The Somali famine of 2011 already took the lives of 260,000 – half of whom died before famine was officially declared, and because militants blocked humanitarian groups’ access to those in need. The Somali government, backed by Western powers, struggles to rein in the terror of the militant group al Shabaab in rural areas.
South Sudan, too, is on the brink of another famine. Civil war has raged since 2013, just two years after South Sudan gained independence, placing almost half of the population in a “crisis” situation, Al Jazeera reported. Four million have already fled the country, marking Africa’s worst refugee crisis since the Rwandan genocide in 1994.
The African continent’s most populous nation, Nigeria, is often thought of as a success story for its vast oil reserves, but it’s also facing a troubled future. For the past nine years, the government has been in a stalemate with the Islamist group Boko Haram over control of the nation’s northeast.
The militants have isolated the region, preventing aid groups from reaching an estimated one million likely in dire straits. Fighters have even gone so far as to kill humanitarian workers trying to alleviate hunger, Reuters reported.
Of all these conflicts, however, the Fletcher School’s de Waal says the situation in Yemen is perhaps the “biggest famine crime of our generation.”

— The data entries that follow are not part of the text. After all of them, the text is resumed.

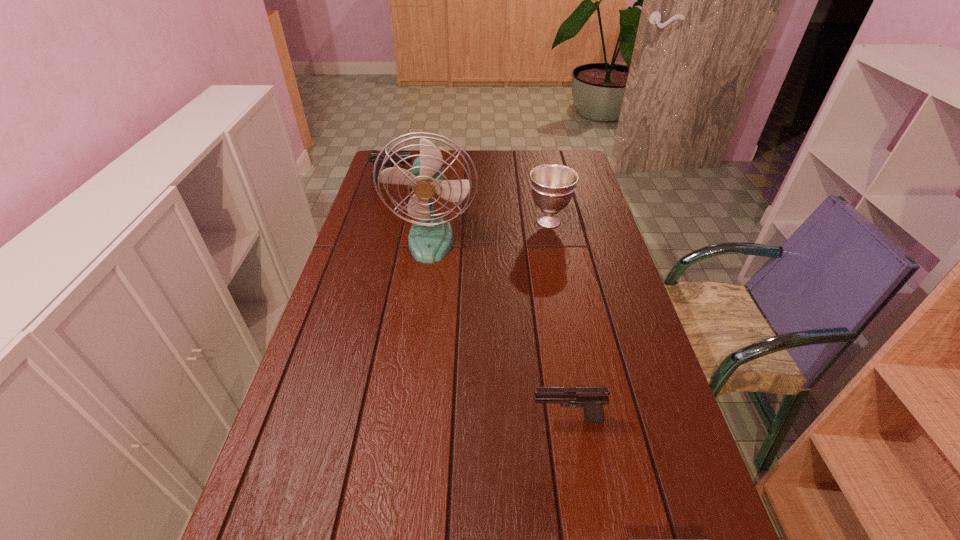
Where is `blank space located aim along the barrel of the second farthest pistol`? The width and height of the screenshot is (960, 540). blank space located aim along the barrel of the second farthest pistol is located at coordinates click(405, 420).

Locate an element on the screen. fan present at the left edge is located at coordinates (430, 238).

Locate an element on the screen. This screenshot has height=540, width=960. pistol situated at the left edge is located at coordinates (373, 156).

Locate an element on the screen. chalice that is positioned at the right edge is located at coordinates (552, 185).

Image resolution: width=960 pixels, height=540 pixels. I want to click on pistol that is at the right edge, so click(x=592, y=399).

Identify the location of vacant region at the left edge. (350, 389).

In the image, there is a desktop. Where is `vacant space at the right edge`? The width and height of the screenshot is (960, 540). vacant space at the right edge is located at coordinates (619, 399).

I want to click on free spot between the fan and the fourth farthest object, so click(x=499, y=330).

I want to click on vacant space in between the farthest pistol and the fourth farthest object, so pyautogui.click(x=480, y=300).

This screenshot has height=540, width=960. Find the location of `vacant area between the farthest object and the second nearest pistol`. vacant area between the farthest object and the second nearest pistol is located at coordinates (480, 300).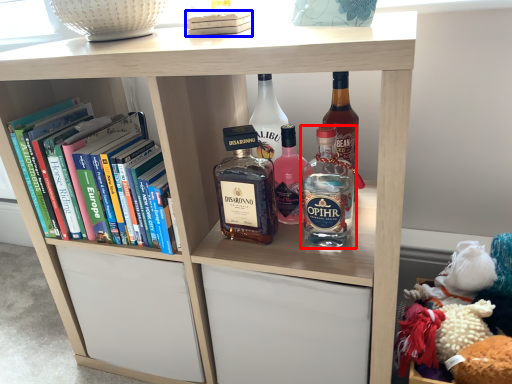
Question: Among these objects, which one is nearest to the camera, bottle (highlighted by a red box) or book (highlighted by a blue box)?

Choices:
 (A) bottle
 (B) book

Answer: (A)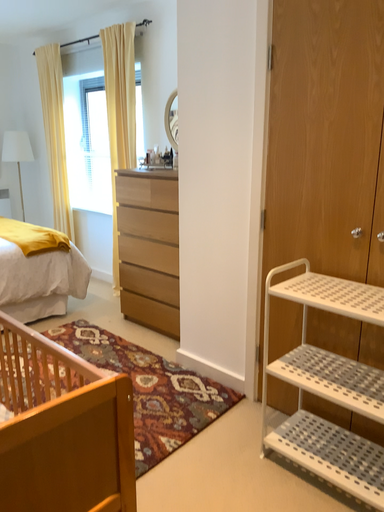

As the proxy war between Saudi and Emirati-backed government forces and Iran-backed Houthi rebels continues to kill civilians indiscriminately, the Saudi-led coalition has blockaded the ports, keeping food and medicine from reaching the country.
Some 150,000 malnourished children could soon die if they don’t receive aid, as ABC News’ Ian Pannell saw on a rare trip to the country recently.
Increased global wealth has helped alleviate hunger, but the quest for power and money around the world only fuels the vicious cycle of man-made famine, said de Waal. It’s something governments can control by withdrawing from conflicts.
But so far, with too much money to be made and power to be won, that’s not likely anytime soon.